For the notion in quantum mechanics, see scattering matrix.

In multivariate statistics and probability theory, the scatter matrix is a statistic that is used to make estimates of the covariance matrix, for instance of the multivariate normal distribution.

## Definition

Given n samples of m-dimensional data, represented as the m-by-n matrix, ${\displaystyle X=[\mathbf {x} _{1},\mathbf {x} _{2},\ldots ,\mathbf {x} _{n}]}$, the sample mean is

${\displaystyle {\overline {\mathbf {x} }}={\frac {1}{n}}\sum _{j=1}^{n}\mathbf {x} _{j}}$

where ${\displaystyle \mathbf {x} _{j}}$ is the j-th column of ${\displaystyle X}$.

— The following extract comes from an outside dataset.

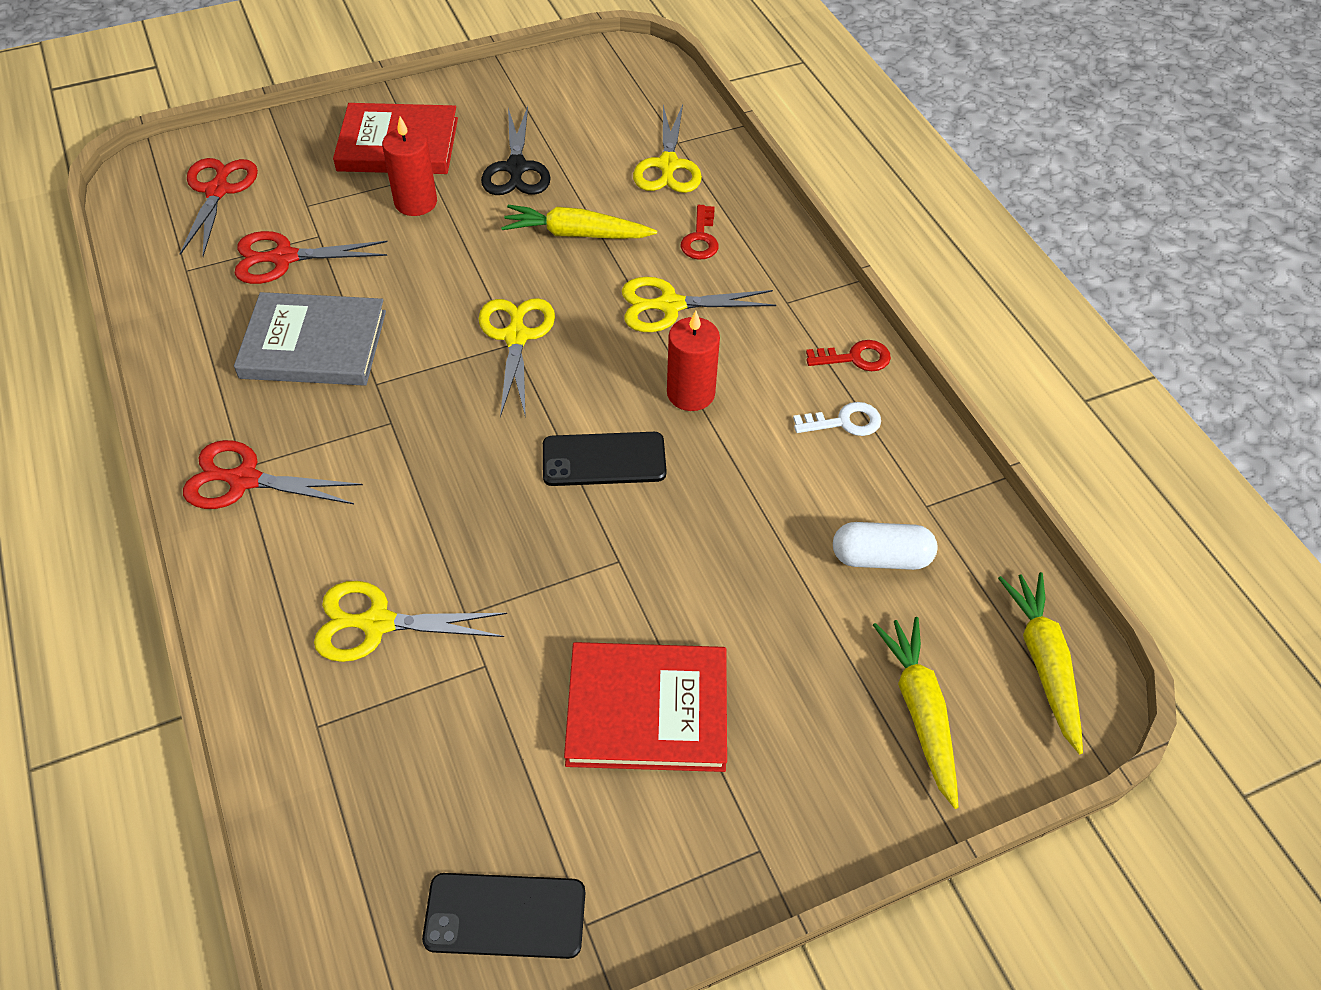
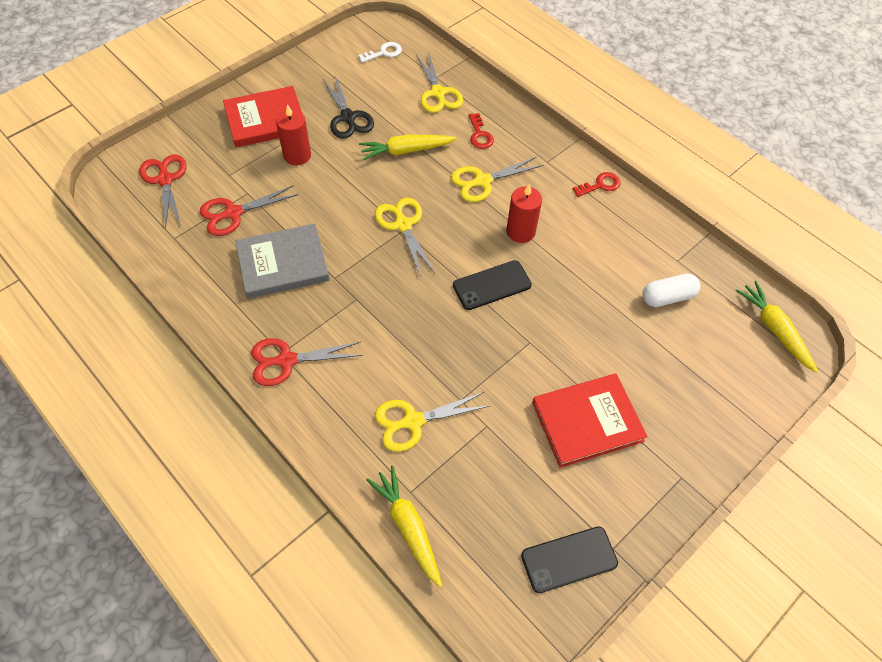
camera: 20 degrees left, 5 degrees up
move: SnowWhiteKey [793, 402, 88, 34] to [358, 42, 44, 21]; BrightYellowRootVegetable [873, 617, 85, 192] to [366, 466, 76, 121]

The scatter matrix is the m-by-m positive semi-definite matrix

${\displaystyle S=\sum _{j=1}^{n}(\mathbf {x} _{j}-{\overline {\mathbf {x} }})(\mathbf {x} _{j}-{\overline {\mathbf {x} }})^{T}=\sum _{j=1}^{n}(\mathbf {x} _{j}-{\overline {\mathbf {x} }})\otimes (\mathbf {x} _{j}-{\overline {\mathbf {x} }})=\left(\sum _{j=1}^{n}\mathbf {x} _{j}\mathbf {x} _{j}^{T}\right)-n{\overline {\mathbf {x} }}{\overline {\mathbf {x} }}^{T}}$

where ${\displaystyle T}$ denotes matrix transpose, and multiplication is with regards to the outer product. The scatter matrix may be expressed more succinctly as

${\displaystyle S=X\,C_{n}\,X^{T}}$

where ${\displaystyle \,C_{n}}$ is the n-by-n centering matrix.

## Application

The maximum likelihood estimate, given n samples, for the covariance matrix of a multivariate normal distribution can be expressed as the normalized scatter matrix

${\displaystyle C_{ML}={\frac {1}{n}}S.}$

When the columns of ${\displaystyle X}$ are independently sampled from a multivariate normal distribution, then ${\displaystyle S}$ has a Wishart distribution.